CANTIKA.COM, Jakarta - Indonesia termasuk salah satu negara dengan tingkat perkawinan anak paling tinggi. Melansir data Kementerian Pemberdayaan Perempuan dan Perlindungan Anak 2018 terdapat 1 dari 4 anak perempuan di Indonesia yang menikah sebelum berusia 18 tahun.
Kondisi memprihatinkan di atas langsung dirasakan oleh Ketua Kelompok Perlindungan Anak Desa Kediri Lombok Barat Nusa Tenggara Barat Suci Apriani. Di desa yang ia tinggali masih kerap ditemui permasalahan yang menimpa anak dan perempuan. Perkawinan anak hanyalah salah satunya.
Suci mengatakan sejak 2016, beberapa organisasi kepemudaan di desanya telah melakukan survei dan analisis situasi. Mereka mencermati masalah apa saja yang ada di desa, lalu dikategorisasi dan coba dicarikan solusinya.
"Kalau masalah utama di desa kami adalah kekerasan terhadap anak, pemukulan fisik, dan juga pelecehan. Hal itu terjadi karena ketidaktahuan masyarakat kalau apa yang mereka lakukan itu termasuk kategori kekerasan," ucap Suci saat ditemui usai diskusi Summit on Girls Getting Equal: Let's Invest in Girls di Jakarta, Selasa, 10 Desember 2019.
Berawal dari pemetaan masalah itulah dibutuhkan wadah agar lebih fokus dan terorganisasi untuk mendampingi masalah perlindungan anak dan perempuan. Suci mengakui jika apa yang ia lakukan masih mendapat pertentangan dari banyak pihak, khususnya tokoh agama dan pemuka agama.
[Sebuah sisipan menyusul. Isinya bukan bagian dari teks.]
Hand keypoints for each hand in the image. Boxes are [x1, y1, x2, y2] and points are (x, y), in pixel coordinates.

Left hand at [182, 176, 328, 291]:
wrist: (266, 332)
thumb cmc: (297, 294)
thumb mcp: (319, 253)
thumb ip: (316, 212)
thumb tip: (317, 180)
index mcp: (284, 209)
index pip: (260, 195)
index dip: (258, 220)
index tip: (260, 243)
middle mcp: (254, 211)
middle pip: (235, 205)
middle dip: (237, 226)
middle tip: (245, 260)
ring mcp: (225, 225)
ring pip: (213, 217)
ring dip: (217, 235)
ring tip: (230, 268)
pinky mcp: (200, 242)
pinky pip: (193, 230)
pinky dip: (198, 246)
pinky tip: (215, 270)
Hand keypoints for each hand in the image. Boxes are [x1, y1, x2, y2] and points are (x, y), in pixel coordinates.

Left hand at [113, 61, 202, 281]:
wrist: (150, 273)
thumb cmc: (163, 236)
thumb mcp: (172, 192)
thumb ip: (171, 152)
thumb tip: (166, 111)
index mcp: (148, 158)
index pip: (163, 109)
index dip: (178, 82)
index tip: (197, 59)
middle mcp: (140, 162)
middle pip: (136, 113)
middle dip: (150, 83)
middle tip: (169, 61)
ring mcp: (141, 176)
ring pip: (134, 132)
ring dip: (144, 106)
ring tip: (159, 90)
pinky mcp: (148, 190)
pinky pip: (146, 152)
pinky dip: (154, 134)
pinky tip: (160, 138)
"Mereka masih menganggap laki-laki lebih punya eksistensi yang tinggi dibanding perempuan, jadi memang mencari tokoh agama yang satu jalan," lanjut ia.
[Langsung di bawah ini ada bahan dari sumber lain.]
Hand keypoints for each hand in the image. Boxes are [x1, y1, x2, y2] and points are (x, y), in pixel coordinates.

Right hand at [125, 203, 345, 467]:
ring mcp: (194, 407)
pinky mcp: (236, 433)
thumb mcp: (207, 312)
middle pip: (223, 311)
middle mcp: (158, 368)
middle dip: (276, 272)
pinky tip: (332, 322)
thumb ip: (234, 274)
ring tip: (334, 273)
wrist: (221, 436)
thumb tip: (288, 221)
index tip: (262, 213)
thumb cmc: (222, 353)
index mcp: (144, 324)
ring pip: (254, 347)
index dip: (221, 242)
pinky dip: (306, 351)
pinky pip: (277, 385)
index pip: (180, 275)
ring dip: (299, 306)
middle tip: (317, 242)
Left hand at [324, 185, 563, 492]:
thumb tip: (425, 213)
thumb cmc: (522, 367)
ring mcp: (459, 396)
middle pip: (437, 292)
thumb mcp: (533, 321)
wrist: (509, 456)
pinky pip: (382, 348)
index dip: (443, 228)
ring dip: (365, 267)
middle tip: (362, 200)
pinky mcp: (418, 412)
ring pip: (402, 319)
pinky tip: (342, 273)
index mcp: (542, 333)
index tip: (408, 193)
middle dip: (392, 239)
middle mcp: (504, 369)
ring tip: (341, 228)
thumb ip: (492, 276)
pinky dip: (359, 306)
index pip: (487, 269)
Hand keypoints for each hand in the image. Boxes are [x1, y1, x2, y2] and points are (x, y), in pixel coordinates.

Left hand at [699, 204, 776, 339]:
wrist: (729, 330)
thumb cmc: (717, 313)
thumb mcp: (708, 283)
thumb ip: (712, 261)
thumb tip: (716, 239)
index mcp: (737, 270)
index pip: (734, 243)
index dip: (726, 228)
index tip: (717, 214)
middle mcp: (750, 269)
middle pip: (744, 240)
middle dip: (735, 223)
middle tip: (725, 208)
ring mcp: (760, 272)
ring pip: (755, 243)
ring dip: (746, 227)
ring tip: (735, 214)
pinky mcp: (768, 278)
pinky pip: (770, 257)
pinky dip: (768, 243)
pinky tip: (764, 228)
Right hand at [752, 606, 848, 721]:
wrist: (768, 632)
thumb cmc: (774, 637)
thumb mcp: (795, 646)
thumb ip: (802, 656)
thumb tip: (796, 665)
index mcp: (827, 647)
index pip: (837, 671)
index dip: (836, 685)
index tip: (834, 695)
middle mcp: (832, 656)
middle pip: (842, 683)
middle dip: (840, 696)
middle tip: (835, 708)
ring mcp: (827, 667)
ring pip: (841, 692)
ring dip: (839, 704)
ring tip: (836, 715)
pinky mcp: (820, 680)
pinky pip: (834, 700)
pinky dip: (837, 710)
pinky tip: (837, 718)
Para tokoh, menurut Suci masih membawa sosok Siti Aisyah sebagai contoh lantaran menikah saat usia masih anak-anak. Hal itu dijadikan acuan bagi mereka, padahal kata Suci kondisinya sudah berbeda.
ilustrasi pernikahan muda (pixabay.com)
Sebagai contoh, kasus perkawinan anak yang kerap ditemui di desanya. Undang-Undang Republik Indonesia Nomor 16 Tahun 2019 tentang Perubahan Atas Undang-Undang Nomor 1 Tahun 1974 tentang Perkawinan mengatur usia minimal pernikahan adalah 19 tahun, baik laki-laki maupun perempuan. Namun, adat di Lombok membolehkan sebelum berlangsungnya akad nikah mereka menjalani tahap "merarik" atau kawin lari.
"Nah saat itu kami menggagalkan perkawinan anak perempuan usia 15 dan laki-laki 17 tahun, ketika proses 'merarik' dilakukan. Kami mengajak kepala desa setempat untuk memediasi dan memberi edukasi efeknya jika menikah dini. Setelah diberi pemahaman akhir pernikahan bisa digagalkan," kata perempuan kelahiran 1999 ini.
Meski belum mencapai hasil maksimal, Suci optimistis masalah demi masalah yang menimpa anak dan perempuan di desanya bisa dicegah. Dulu perempuan di tempat kami memang kerap dianggap kelas kedua, tapi perlahan eksistensinya mulai terlihat.
Tradisi perkawinan anak dikatakan Suci juga perlahan mulai dipahami para orang tua yang hendak menikahkan anak mereka di usia dini. Kalau dulu pertentangan datang dari orang tua yang ikut campur masa depan anaknya, sekarang malah sebaliknya anak beranggapan kalau menikah muda bisa jadi jalan pintas menuju kebahagiaan.
Selain sebagai garda depan melindungi anak dan perempuan, KPAD memiliki fungsi melakukan pencegahan kekerasan dan juga advokasi atau pendampingan jika ada masalah kekerasan yang menimpa mereka.
"Kegiatan lain mengadakan posyandu remaja dan membuat komunitas diskusi antara orang tua dengan anak-anak supaya bisa menyatukan gap yang ada," pungkas Suci.